▶ **Exercise details**
Write out each line below exactly as it appears.

Collection entries
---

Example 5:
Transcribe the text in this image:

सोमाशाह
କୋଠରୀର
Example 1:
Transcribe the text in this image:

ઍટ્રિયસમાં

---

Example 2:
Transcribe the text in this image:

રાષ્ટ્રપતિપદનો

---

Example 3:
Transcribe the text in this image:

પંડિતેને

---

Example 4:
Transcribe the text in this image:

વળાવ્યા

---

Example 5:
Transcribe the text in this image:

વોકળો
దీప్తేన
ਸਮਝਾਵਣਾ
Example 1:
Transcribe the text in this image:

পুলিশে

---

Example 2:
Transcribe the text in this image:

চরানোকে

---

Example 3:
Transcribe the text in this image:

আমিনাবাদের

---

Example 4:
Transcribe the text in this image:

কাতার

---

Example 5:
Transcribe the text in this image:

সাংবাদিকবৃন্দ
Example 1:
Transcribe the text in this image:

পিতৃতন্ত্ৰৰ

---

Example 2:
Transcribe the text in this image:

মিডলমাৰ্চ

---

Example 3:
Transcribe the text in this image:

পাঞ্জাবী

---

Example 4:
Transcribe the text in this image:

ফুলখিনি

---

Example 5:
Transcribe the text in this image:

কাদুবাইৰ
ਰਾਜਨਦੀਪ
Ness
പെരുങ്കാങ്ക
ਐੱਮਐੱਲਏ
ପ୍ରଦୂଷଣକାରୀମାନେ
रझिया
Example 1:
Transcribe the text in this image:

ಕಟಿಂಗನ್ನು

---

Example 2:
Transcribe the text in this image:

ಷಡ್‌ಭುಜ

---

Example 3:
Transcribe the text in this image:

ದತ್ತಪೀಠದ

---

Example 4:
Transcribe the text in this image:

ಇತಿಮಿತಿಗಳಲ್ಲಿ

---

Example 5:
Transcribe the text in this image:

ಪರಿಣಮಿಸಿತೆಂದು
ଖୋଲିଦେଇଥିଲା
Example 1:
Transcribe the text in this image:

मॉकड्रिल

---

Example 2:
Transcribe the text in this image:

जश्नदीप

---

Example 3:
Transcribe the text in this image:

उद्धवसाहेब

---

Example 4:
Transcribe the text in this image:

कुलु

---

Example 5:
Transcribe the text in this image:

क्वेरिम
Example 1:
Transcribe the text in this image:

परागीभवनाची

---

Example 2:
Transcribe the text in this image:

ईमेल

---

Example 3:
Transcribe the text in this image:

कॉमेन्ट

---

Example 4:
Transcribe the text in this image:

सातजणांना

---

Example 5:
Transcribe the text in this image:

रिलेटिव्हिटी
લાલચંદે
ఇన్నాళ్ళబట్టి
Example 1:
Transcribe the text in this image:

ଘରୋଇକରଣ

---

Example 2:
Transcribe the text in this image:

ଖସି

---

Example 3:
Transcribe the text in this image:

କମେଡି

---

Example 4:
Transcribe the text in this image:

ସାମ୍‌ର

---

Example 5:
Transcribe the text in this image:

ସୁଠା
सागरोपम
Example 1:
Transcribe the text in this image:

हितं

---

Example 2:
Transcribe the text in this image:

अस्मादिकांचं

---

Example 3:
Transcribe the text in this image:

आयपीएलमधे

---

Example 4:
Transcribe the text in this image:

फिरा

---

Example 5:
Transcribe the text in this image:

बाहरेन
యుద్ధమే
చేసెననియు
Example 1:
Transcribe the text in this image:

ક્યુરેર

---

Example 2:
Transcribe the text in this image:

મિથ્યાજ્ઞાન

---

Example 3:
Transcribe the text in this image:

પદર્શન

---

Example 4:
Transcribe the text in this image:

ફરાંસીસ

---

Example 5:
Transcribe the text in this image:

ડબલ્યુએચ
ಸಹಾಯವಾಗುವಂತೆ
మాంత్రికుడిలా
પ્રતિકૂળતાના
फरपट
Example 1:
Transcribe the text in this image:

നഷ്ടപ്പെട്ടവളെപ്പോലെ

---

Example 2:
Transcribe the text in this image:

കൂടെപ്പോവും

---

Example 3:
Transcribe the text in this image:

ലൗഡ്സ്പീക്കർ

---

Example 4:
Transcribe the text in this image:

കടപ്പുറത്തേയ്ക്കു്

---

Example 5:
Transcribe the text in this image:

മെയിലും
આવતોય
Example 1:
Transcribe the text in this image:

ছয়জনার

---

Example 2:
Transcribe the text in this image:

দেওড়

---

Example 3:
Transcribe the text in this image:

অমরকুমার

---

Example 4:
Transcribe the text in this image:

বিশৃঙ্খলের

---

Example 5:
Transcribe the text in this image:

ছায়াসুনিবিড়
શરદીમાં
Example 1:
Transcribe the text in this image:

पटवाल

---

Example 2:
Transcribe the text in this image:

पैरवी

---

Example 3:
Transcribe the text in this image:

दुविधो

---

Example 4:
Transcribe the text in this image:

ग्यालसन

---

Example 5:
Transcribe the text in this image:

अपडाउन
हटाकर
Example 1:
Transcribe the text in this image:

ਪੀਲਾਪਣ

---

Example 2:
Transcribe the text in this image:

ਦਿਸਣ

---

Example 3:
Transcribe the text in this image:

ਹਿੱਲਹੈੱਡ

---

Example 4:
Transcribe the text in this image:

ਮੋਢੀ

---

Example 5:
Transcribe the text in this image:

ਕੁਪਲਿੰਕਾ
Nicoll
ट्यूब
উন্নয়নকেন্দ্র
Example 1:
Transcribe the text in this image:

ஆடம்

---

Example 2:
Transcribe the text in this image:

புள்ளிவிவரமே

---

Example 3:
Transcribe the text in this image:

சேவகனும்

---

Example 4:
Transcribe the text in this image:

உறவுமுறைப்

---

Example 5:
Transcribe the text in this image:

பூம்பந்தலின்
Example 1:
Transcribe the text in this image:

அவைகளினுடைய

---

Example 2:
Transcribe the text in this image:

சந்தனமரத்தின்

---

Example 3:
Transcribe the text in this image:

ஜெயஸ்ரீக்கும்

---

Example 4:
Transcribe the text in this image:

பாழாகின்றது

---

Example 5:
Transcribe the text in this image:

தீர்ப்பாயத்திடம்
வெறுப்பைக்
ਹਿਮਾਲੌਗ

▶ **Task answer**
---

Example 5:
Transcribe the text in this image:

सोमाशाह
କୋଠରୀର
Example 1:
Transcribe the text in this image:

ઍટ્રિયસમાં

---

Example 2:
Transcribe the text in this image:

રાષ્ટ્રપતિપદનો

---

Example 3:
Transcribe the text in this image:

પંડિતેને

---

Example 4:
Transcribe the text in this image:

વળાવ્યા

---

Example 5:
Transcribe the text in this image:

વોકળો
దీప్తేన
ਸਮਝਾਵਣਾ
Example 1:
Transcribe the text in this image:

পুলিশে

---

Example 2:
Transcribe the text in this image:

চরানোকে

---

Example 3:
Transcribe the text in this image:

আমিনাবাদের

---

Example 4:
Transcribe the text in this image:

কাতার

---

Example 5:
Transcribe the text in this image:

সাংবাদিকবৃন্দ
Example 1:
Transcribe the text in this image:

পিতৃতন্ত্ৰৰ

---

Example 2:
Transcribe the text in this image:

মিডলমাৰ্চ

---

Example 3:
Transcribe the text in this image:

পাঞ্জাবী

---

Example 4:
Transcribe the text in this image:

ফুলখিনি

---

Example 5:
Transcribe the text in this image:

কাদুবাইৰ
ਰਾਜਨਦੀਪ
Ness
പെരുങ്കാങ്ക
ਐੱਮਐੱਲਏ
ପ୍ରଦୂଷଣକାରୀମାନେ
रझिया
Example 1:
Transcribe the text in this image:

ಕಟಿಂಗನ್ನು

---

Example 2:
Transcribe the text in this image:

ಷಡ್‌ಭುಜ

---

Example 3:
Transcribe the text in this image:

ದತ್ತಪೀಠದ

---

Example 4:
Transcribe the text in this image:

ಇತಿಮಿತಿಗಳಲ್ಲಿ

---

Example 5:
Transcribe the text in this image:

ಪರಿಣಮಿಸಿತೆಂದು
ଖୋଲିଦେଇଥିଲା
Example 1:
Transcribe the text in this image:

मॉकड्रिल

---

Example 2:
Transcribe the text in this image:

जश्नदीप

---

Example 3:
Transcribe the text in this image:

उद्धवसाहेब

---

Example 4:
Transcribe the text in this image:

कुलु

---

Example 5:
Transcribe the text in this image:

क्वेरिम
Example 1:
Transcribe the text in this image:

परागीभवनाची

---

Example 2:
Transcribe the text in this image:

ईमेल

---

Example 3:
Transcribe the text in this image:

कॉमेन्ट

---

Example 4:
Transcribe the text in this image:

सातजणांना

---

Example 5:
Transcribe the text in this image:

रिलेटिव्हिटी
લાલચંદે
ఇన్నాళ్ళబట్టి
Example 1:
Transcribe the text in this image:

ଘରୋଇକରଣ

---

Example 2:
Transcribe the text in this image:

ଖସି

---

Example 3:
Transcribe the text in this image:

କମେଡି

---

Example 4:
Transcribe the text in this image:

ସାମ୍‌ର

---

Example 5:
Transcribe the text in this image:

ସୁଠା
सागरोपम
Example 1:
Transcribe the text in this image:

हितं

---

Example 2:
Transcribe the text in this image:

अस्मादिकांचं

---

Example 3:
Transcribe the text in this image:

आयपीएलमधे

---

Example 4:
Transcribe the text in this image:

फिरा

---

Example 5:
Transcribe the text in this image:

बाहरेन
యుద్ధమే
చేసెననియు
Example 1:
Transcribe the text in this image:

ક્યુરેર

---

Example 2:
Transcribe the text in this image:

મિથ્યાજ્ઞાન

---

Example 3:
Transcribe the text in this image:

પદર્શન

---

Example 4:
Transcribe the text in this image:

ફરાંસીસ

---

Example 5:
Transcribe the text in this image:

ડબલ્યુએચ
ಸಹಾಯವಾಗುವಂತೆ
మాంత్రికుడిలా
પ્રતિકૂળતાના
फरपट
Example 1:
Transcribe the text in this image:

നഷ്ടപ്പെട്ടവളെപ്പോലെ

---

Example 2:
Transcribe the text in this image:

കൂടെപ്പോവും

---

Example 3:
Transcribe the text in this image:

ലൗഡ്സ്പീക്കർ

---

Example 4:
Transcribe the text in this image:

കടപ്പുറത്തേയ്ക്കു്

---

Example 5:
Transcribe the text in this image:

മെയിലും
આવતોય
Example 1:
Transcribe the text in this image:

ছয়জনার

---

Example 2:
Transcribe the text in this image:

দেওড়

---

Example 3:
Transcribe the text in this image:

অমরকুমার

---

Example 4:
Transcribe the text in this image:

বিশৃঙ্খলের

---

Example 5:
Transcribe the text in this image:

ছায়াসুনিবিড়
શરદીમાં
Example 1:
Transcribe the text in this image:

पटवाल

---

Example 2:
Transcribe the text in this image:

पैरवी

---

Example 3:
Transcribe the text in this image:

दुविधो

---

Example 4:
Transcribe the text in this image:

ग्यालसन

---

Example 5:
Transcribe the text in this image:

अपडाउन
हटाकर
Example 1:
Transcribe the text in this image:

ਪੀਲਾਪਣ

---

Example 2:
Transcribe the text in this image:

ਦਿਸਣ

---

Example 3:
Transcribe the text in this image:

ਹਿੱਲਹੈੱਡ

---

Example 4:
Transcribe the text in this image:

ਮੋਢੀ

---

Example 5:
Transcribe the text in this image:

ਕੁਪਲਿੰਕਾ
Nicoll
ट्यूब
উন্নয়নকেন্দ্র
Example 1:
Transcribe the text in this image:

ஆடம்

---

Example 2:
Transcribe the text in this image:

புள்ளிவிவரமே

---

Example 3:
Transcribe the text in this image:

சேவகனும்

---

Example 4:
Transcribe the text in this image:

உறவுமுறைப்

---

Example 5:
Transcribe the text in this image:

பூம்பந்தலின்
Example 1:
Transcribe the text in this image:

அவைகளினுடைய

---

Example 2:
Transcribe the text in this image:

சந்தனமரத்தின்

---

Example 3:
Transcribe the text in this image:

ஜெயஸ்ரீக்கும்

---

Example 4:
Transcribe the text in this image:

பாழாகின்றது

---

Example 5:
Transcribe the text in this image:

தீர்ப்பாயத்திடம்
வெறுப்பைக்
ਹਿਮਾਲੌਗ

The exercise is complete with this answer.